# Excerpted records:

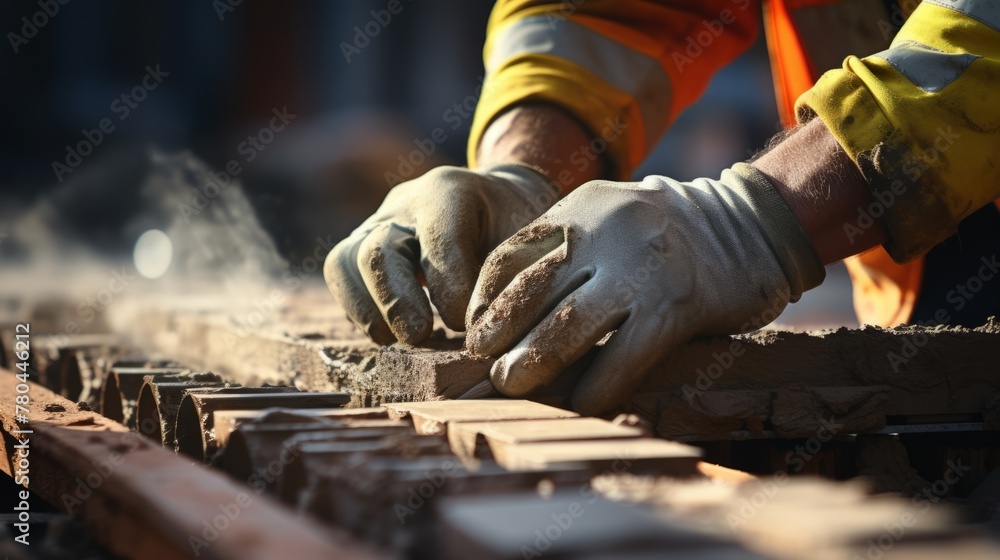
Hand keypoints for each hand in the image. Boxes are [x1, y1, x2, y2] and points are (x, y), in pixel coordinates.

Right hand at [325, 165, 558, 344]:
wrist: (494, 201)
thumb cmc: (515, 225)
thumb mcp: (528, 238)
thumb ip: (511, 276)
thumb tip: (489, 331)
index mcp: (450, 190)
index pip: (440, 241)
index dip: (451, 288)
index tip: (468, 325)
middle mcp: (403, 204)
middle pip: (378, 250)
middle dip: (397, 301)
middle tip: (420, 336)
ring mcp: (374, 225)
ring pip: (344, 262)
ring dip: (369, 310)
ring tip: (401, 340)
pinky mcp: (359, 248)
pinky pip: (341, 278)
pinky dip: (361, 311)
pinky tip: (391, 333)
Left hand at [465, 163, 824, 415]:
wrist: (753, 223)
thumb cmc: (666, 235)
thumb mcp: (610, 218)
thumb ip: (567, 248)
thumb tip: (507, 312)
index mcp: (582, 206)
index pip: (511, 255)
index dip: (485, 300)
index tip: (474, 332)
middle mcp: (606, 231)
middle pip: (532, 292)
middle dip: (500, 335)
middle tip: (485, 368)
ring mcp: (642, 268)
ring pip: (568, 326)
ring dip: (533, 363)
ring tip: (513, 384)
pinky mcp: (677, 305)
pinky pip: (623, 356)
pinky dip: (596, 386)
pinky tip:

# Problem description:
Provide an exact transcript of the lines from the one that holds "index tip: (474, 332)" through the final line of the data above.

# Your response:
index tip: (474, 332)
middle mcp: (606, 231)
middle pip: (532, 292)
middle dip: (500, 335)
middle tip: (485, 368)
ring mcp: (642, 268)
ring pip: (568, 326)
ring dip: (533, 363)
ring tip: (513, 384)
pinky mcp: (677, 305)
pinky pip: (623, 356)
pinky dip: (596, 386)
pinky tip:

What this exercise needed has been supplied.